▶ _DATA PROVIDED_:
◇ ◇ ◇
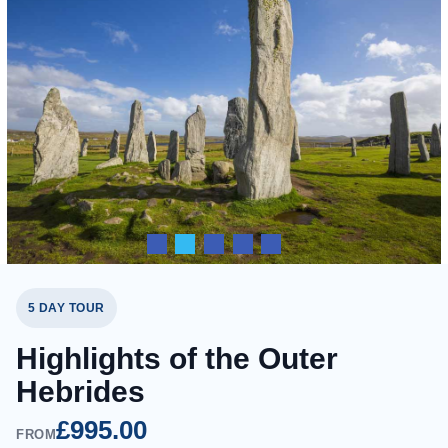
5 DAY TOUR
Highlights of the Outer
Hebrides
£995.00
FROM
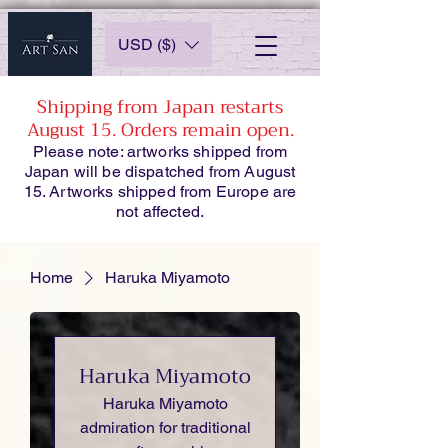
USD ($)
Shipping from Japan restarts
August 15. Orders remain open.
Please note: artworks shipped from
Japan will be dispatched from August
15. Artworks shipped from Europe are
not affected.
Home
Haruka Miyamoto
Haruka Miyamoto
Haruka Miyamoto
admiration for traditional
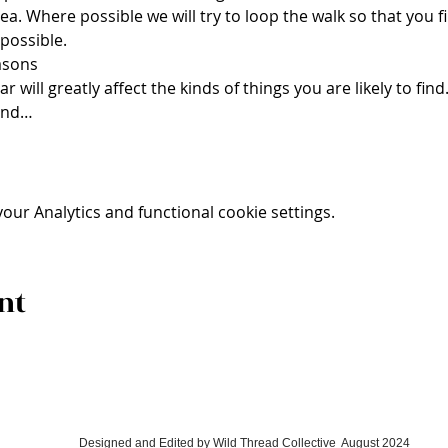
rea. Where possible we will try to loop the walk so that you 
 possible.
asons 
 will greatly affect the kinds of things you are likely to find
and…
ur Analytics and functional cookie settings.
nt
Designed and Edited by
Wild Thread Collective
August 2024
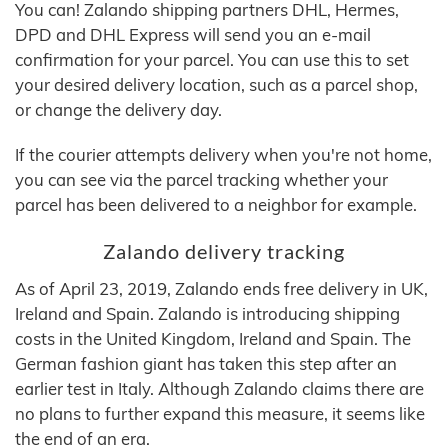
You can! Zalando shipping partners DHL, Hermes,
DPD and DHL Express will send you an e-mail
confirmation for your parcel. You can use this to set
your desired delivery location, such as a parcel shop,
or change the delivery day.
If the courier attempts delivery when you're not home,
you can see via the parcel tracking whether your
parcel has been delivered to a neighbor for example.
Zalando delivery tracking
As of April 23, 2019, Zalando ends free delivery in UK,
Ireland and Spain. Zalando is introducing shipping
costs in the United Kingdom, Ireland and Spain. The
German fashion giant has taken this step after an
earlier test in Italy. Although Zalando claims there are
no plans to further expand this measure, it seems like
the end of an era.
◇ ◇ ◇
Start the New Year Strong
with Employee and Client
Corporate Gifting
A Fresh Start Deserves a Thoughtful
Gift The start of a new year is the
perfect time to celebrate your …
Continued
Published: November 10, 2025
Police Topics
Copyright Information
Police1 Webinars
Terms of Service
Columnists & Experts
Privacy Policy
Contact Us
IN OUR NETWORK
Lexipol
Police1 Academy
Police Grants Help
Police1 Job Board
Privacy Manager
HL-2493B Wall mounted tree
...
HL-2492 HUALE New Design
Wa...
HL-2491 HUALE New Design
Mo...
◇ ◇ ◇
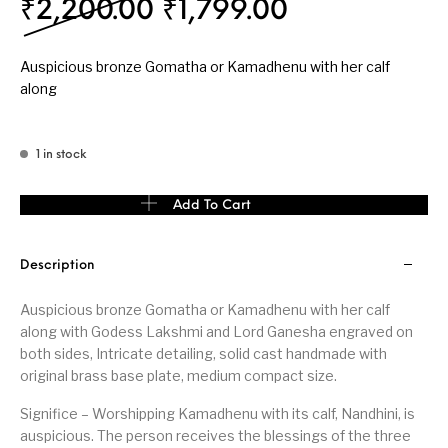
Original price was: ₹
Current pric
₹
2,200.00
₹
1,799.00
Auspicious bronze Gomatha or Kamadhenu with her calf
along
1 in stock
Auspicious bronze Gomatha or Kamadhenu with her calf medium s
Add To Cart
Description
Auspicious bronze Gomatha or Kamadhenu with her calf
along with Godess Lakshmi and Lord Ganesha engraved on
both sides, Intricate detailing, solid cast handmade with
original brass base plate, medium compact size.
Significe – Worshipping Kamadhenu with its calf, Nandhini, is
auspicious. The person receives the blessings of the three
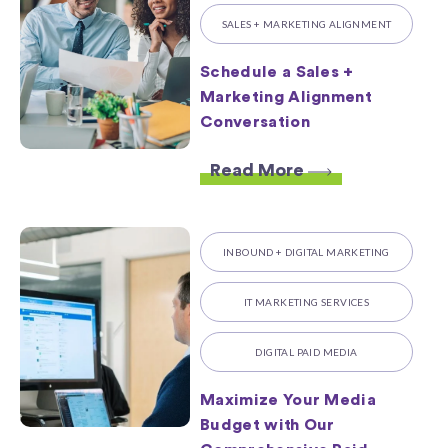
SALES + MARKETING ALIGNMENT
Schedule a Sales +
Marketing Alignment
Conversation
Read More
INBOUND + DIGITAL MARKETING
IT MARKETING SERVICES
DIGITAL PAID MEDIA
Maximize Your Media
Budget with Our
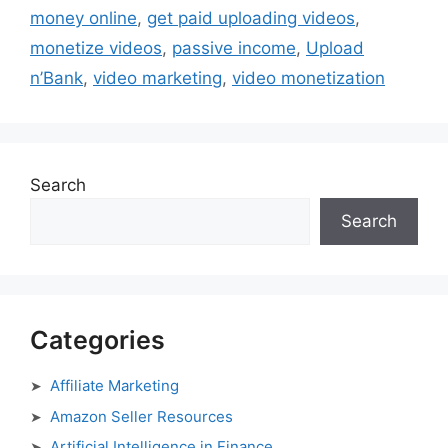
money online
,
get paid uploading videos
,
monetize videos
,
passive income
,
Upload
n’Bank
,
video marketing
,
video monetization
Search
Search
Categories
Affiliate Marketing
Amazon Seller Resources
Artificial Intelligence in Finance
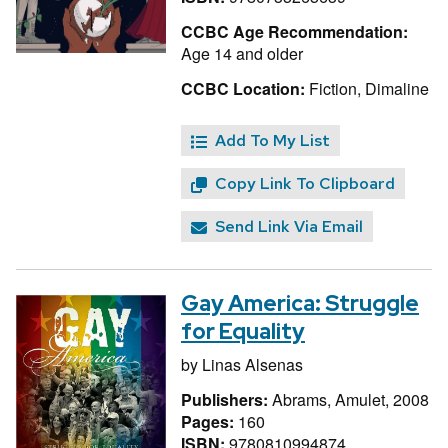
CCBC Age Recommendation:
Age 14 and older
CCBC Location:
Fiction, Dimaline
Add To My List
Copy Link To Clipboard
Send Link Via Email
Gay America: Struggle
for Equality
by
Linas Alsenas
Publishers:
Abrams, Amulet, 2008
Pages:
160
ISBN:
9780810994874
◇ ◇ ◇
Repeat the lines from the line with "rea. Where possible" to the line with "August 2024", keeping both of those lines, and write nothing else.

rea. Where possible we will try to loop the walk so that you 
 possible.
asons 
 will greatly affect the kinds of things you are likely to find
and…
ur Analytics and functional cookie settings.
nt
Designed and Edited by
Wild Thread Collective
August 2024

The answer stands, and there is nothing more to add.